ElGamal encryption can be defined over any "cyclic group ${\displaystyle G}$. Its security depends upon the difficulty of a certain problem in ${\displaystyle G}$ related to computing "discrete logarithms (see below).

## The algorithm

ElGamal encryption consists of three components: the key generator, the encryption algorithm, and the decryption algorithm.

### Key generation

The key generator works as follows:

• Alice generates an efficient description of a cyclic group ${\displaystyle G\,}$ of order ${\displaystyle q\,}$ with "generator ${\displaystyle g}$. See below for a discussion on the required properties of this group.
• Alice chooses an ${\displaystyle x}$ randomly from ${\displaystyle \{1,\ldots ,q-1\}}$.
• Alice computes ${\displaystyle h:=g^{x}}$.
• Alice publishes ${\displaystyle h\,}$, along with the description of ${\displaystyle G,q,g\,}$, as her "public key. Alice retains ${\displaystyle x}$ as her private key, which must be kept secret.

### Encryption

The encryption algorithm works as follows: to encrypt a message ${\displaystyle m}$ to Alice under her public key ${\displaystyle (G,q,g,h)}$,

• Bob chooses a random ${\displaystyle y}$ from ${\displaystyle \{1,\ldots ,q-1\}}$, then calculates ${\displaystyle c_{1}:=g^{y}}$.

- Exercise data

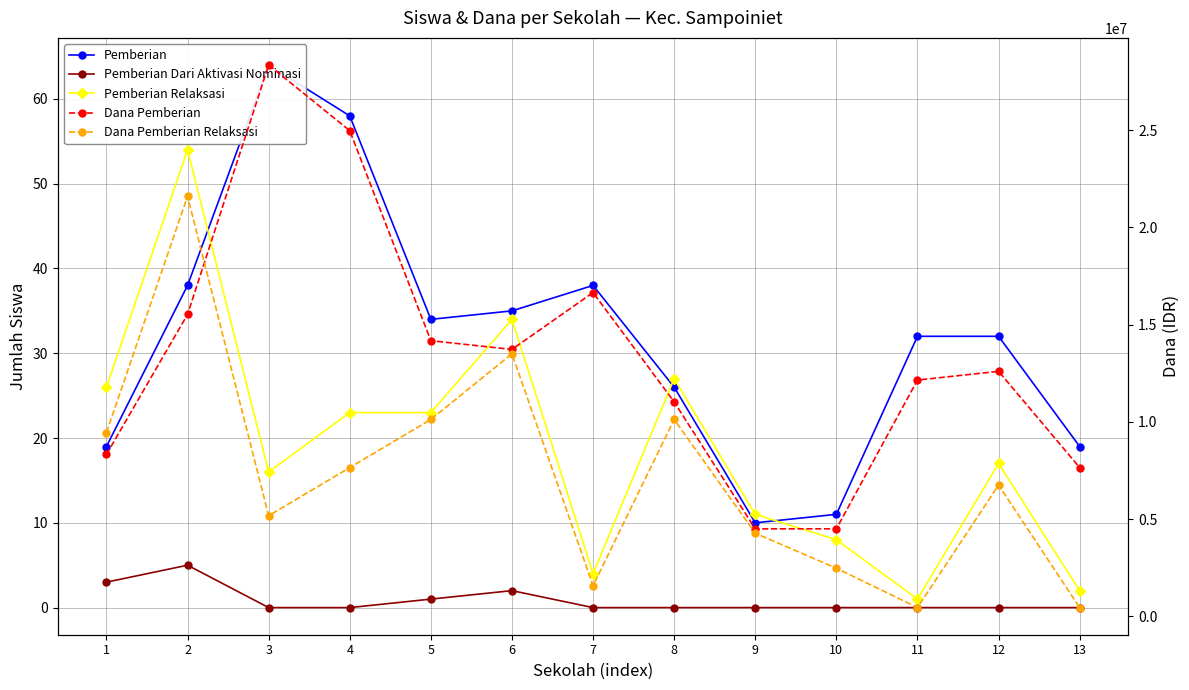

The value of Pemberian Relaksasi at 2 is 16. True or false?

False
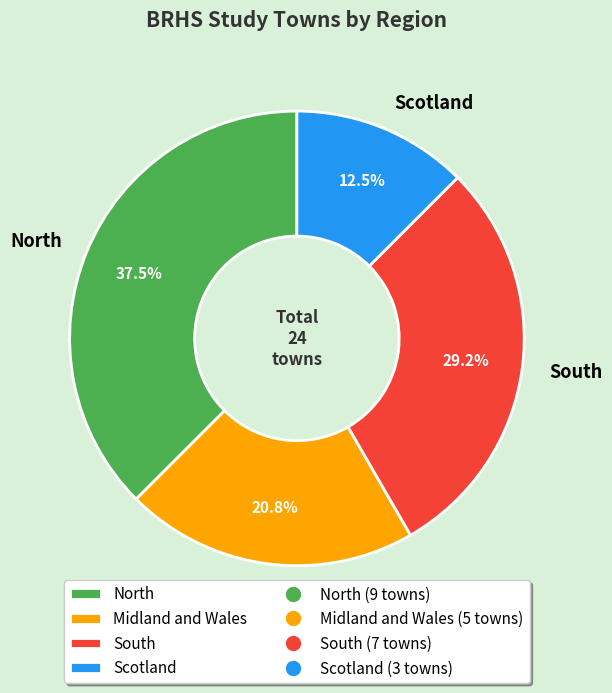

To the nearest percent, what is the difference between the South and Scotland slice percentages?

17%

- Exercise brief
Quote the stretch of the ElGamal encryption text from "### Key generation" through "of this group.". The lines that come after the text aren't needed here.

- Task answer
### Key generation

The key generator works as follows:

• Alice generates an efficient description of a cyclic group ${\displaystyle G\,}$ of order ${\displaystyle q\,}$ with "generator ${\displaystyle g}$. See below for a discussion on the required properties of this group.